In the early days of collecting, the wax doll was neglected in favor of other types, with the result that now wax dolls are relatively more plentiful and less expensive than most of the others. They therefore offer an excellent field to present-day collectors. Indeed it seems that earlier collectors have missed a real opportunity in more or less neglecting this type, except for the Montanari dolls, which have always been prized. A clever person, starting today with the eggshaped heads of the 1820 period-those having the hair set in slits in the heads-and continuing through the wire-eyed waxes down to the wax dolls of the 1890s, can assemble a collection of beauty and rarity at a fairly reasonable cost.

There is one wax doll that has not been mentioned, the type wearing a molded "walking" hat with three plumes-sometimes called the Empress Eugenie of France, although it is doubtful if it was ever intended to represent that "glass of fashion." Mrs. Cyrus M. Beachy, a well-known collector of Wichita, Kansas, who is well past eighty years old, says she recalls wearing an identical hat when she was a child. So the walking hat probably commemorates youthful, rather than imperial, apparel.

Wax dolls seem to have been among the first to display teeth. Up to 1880 most dolls had closed lips, but Marion Smith of Burlington, Vermont, has a wax doll with two teeth and Mrs.
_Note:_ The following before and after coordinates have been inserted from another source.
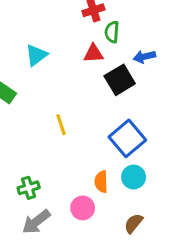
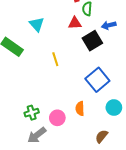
cyan triangle: (36, 55) -> (37, 24), turned -35
yellow line: (61, 125) -> (55, 59), moved
cyan circle: (134, 177) -> (114, 108), moved
pink circle: (83, 208) -> (57, 118), moved

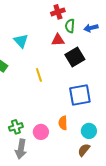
blue arrow: (109, 25) -> (91, 28), moved
blue square: (97, 80) -> (80, 95), turned 30
cyan circle: (114, 108) -> (89, 131), moved
gray arrow: (37, 135) -> (21, 149), turned -42

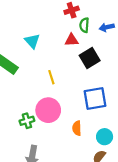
green cross: (16, 127) -> (27, 121), moved
pink circle: (41, 132) -> (48, 110), moved, size x1.5

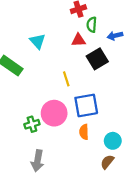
blue arrow: (107, 27) -> (115, 36), moved
yellow line: (51, 77) -> (66, 79), moved
blue square: (95, 98) -> (86, 105), moved

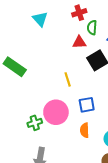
cyan triangle: (37, 41) -> (40, 19), moved
blue square: (86, 105) -> (87, 105), size x0.7

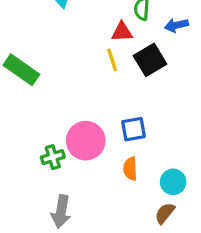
yellow line: (68, 79) -> (112, 60), moved

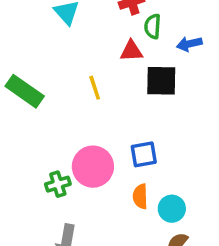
yellow line: (112, 60) -> (95, 88), moved
black square: (150, 60) -> (161, 81), turned 32
cyan circle: (173, 182) -> (172, 209), moved

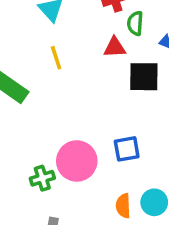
yellow line: (95, 88) -> (56, 58), moved
orange semicircle: (140, 196) -> (123, 206), moved

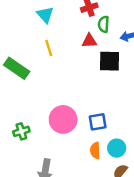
blue square: (127, 149) -> (98, 122), moved
green cross: (42, 178) -> (21, 131), moved

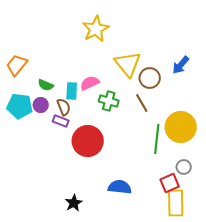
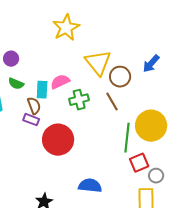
green cross: (109, 101) -> (79, 100), turned -30
purple circle: (41, 105) -> (11, 59), moved
gray circle: (184, 167) -> (156, 176), moved
red square: (170, 183) -> (139, 163), moved

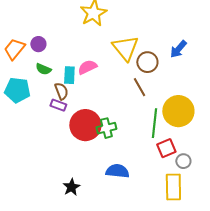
green cross: (79, 100) -> (106, 128), moved

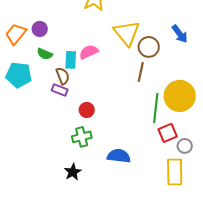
blue arrow: (178, 49) -> (180, 34), turned -78
brown line: (139, 87) -> (141, 72), turned 42
red circle: (85, 125) -> (87, 110), size x0.5
green cross: (106, 128) -> (82, 137), moved

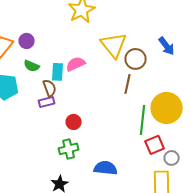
purple rectangle: (60, 90) -> (47, 102), turned -35

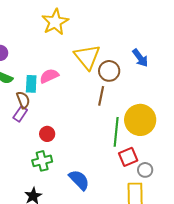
purple rectangle: (47, 102) -> (20, 114), turned -42
blue semicircle: (106, 168) -> (79, 180), turned 40

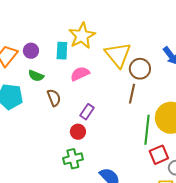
yellow star: (55, 22) -> (82, 36), moved
cyan rectangle: (31, 84) -> (62, 51), moved
purple rectangle: (20, 114) -> (87, 112), moved

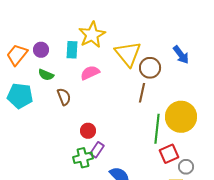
purple rectangle: (87, 112) -> (97, 150), moved

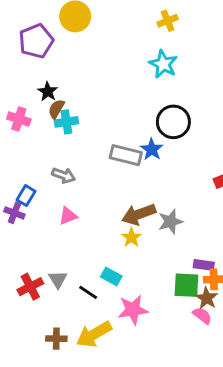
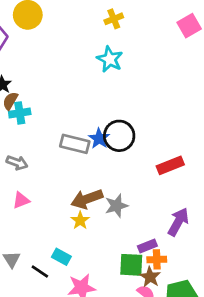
black circle: (173, 122) -> (119, 136), moved
purple rectangle: (204, 265) -> (147, 246), turned -30

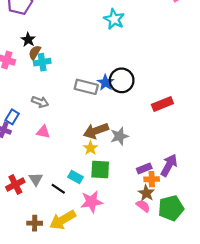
pink triangle: (21, 200) -> (43, 132), turned 32
purple arrow: (178, 222) -> (169, 165), moved
green square: (131, 265) -> (100, 169), moved

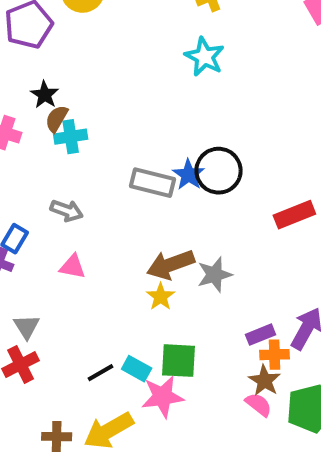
green square: (100, 169) -> (179, 361), moved
cyan rectangle: (75, 177) -> (137, 369), moved
gray triangle: (36, 179) -> (27, 327), moved
black line: (58, 189) -> (101, 373), turned -64

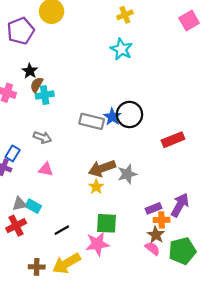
gray triangle: (27, 327) -> (19, 204), turned 49
cyan rectangle: (137, 369) -> (33, 206), moved

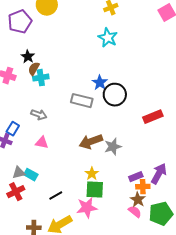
blue star: (112, 117) -> (100, 83), moved
yellow star: (96, 187) -> (92, 174), moved

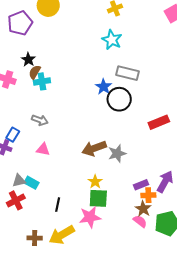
gray rectangle: (82, 101) -> (128, 73), moved
black line: (56, 196) -> (58, 205), turned -48

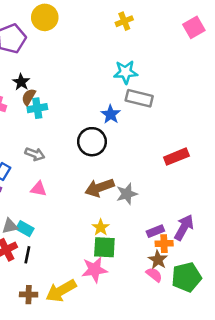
cyan star: (112, 40) -> (126, 72), moved, turned -30
black circle: (119, 99) -> (92, 142), moved
black line: (58, 205) -> (27, 255), moved

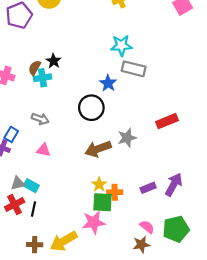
black star: (21, 82) -> (54, 61), moved
gray star: (127, 194) -> (127, 138), moved
orange cross: (164, 244) -> (115, 192), moved
brown star: (158, 260) -> (141, 245), moved, turned 30

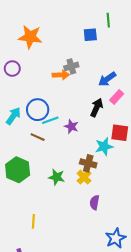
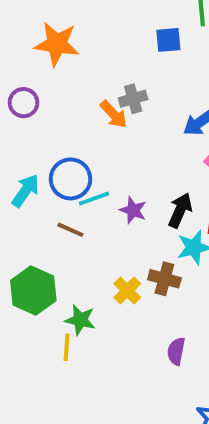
orange arrow: (61, 75) -> (114, 114), turned 49
black arrow: (97, 108) -> (180, 210), moved
green star: (57, 177) -> (80, 320), moved
yellow cross: (84, 177) -> (127, 291), moved
yellow line: (33, 221) -> (67, 347), moved

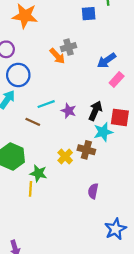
blue circle: (70, 179) -> (18, 75), moved

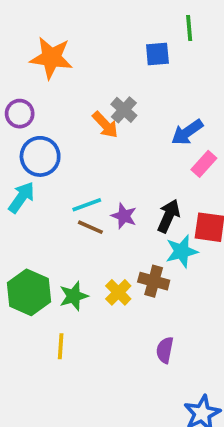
gray cross: (69, 47) -> (124, 110), turned -32
brown line: (33, 122) -> (90, 227), moved
green star: (38, 173) -> (74, 296), moved, turned -30

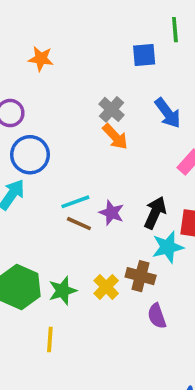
orange star: (51, 58) -> (41, 59), size x0.6
orange arrow: (105, 125) -> (115, 137), moved
blue arrow: (187, 132) -> (168, 113), moved, turned -92
purple semicircle: (165, 350) -> (157, 316), moved, turned -30

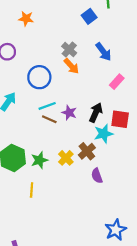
blue square: (144, 55) -> (89, 16), turned -32
blue circle: (30, 155) -> (39, 77), moved
brown cross: (141, 276) -> (87, 151), turned 35

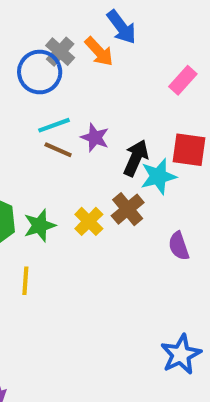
gray cross: (69, 50) -> (60, 52), moved
blue arrow: (103, 52) -> (121, 27), moved
black arrow: (96, 113) -> (136, 158), moved
purple semicircle: (97, 176) -> (179, 246), moved

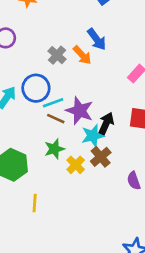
blue circle: (40, 72) -> (36, 88), moved
purple star: (95, 138) -> (80, 111), size x1.5
cyan star: (158, 176) -> (93, 136), moved
green star: (40, 225) -> (54, 149), moved

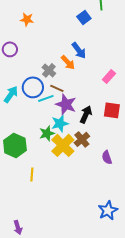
gray cross: (57, 55) -> (49, 70), moved
brown line: (56, 119) -> (57, 88), moved
cyan star: (93, 136) -> (60, 123), moved
yellow cross: (76, 165) -> (63, 145), size x1.6

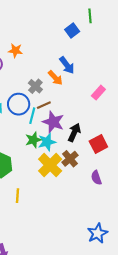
orange star: (27, 19) -> (15, 51), moved
brown line: (57, 88) -> (44, 105), turned -48
cyan line: (46, 98) -> (32, 116), turned -56
red square: (112, 110) -> (98, 144), moved, turned -36
green star: (47, 133) -> (33, 140), moved

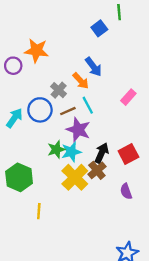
orange star: (15, 51) -> (36, 51), size x1.5
cyan line: (32, 116) -> (88, 105), moved, turned -42
black arrow: (74, 132) -> (102, 153), moved

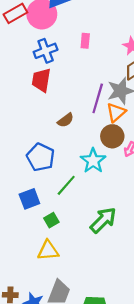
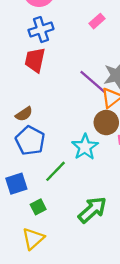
pink rectangle: (85, 41) -> (97, 21), moved, turned 40
purple line: (98, 98) -> (93, 82), turned -68
brown semicircle: (66, 120) -> (24, 114), moved
yellow triangle: (48, 251) -> (33, 239), turned -40

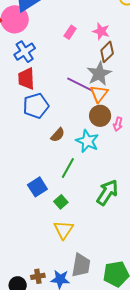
brown semicircle: (24, 114) -> (58, 135), moved
blue pentagon: (30, 141) -> (36, 106), moved, turned -30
Erwin Ghapin of Silver Creek, New York, has one with two teeth that are wooden pegs. About 1870, and probably in Germany, a number of smooth composition dolls were made of wood flour, starch, and rosin mixed with water. They had mohair wigs, closed lips, often deep violet-blue glass eyes, and in most cases composition hands and feet. They were very pretty and apparently not expensive.

In France a composition doll was made with painted hair. Usually it was finer than the German ones and beautifully dressed. Today these composition types are more appreciated in France; American collectors do not know them well.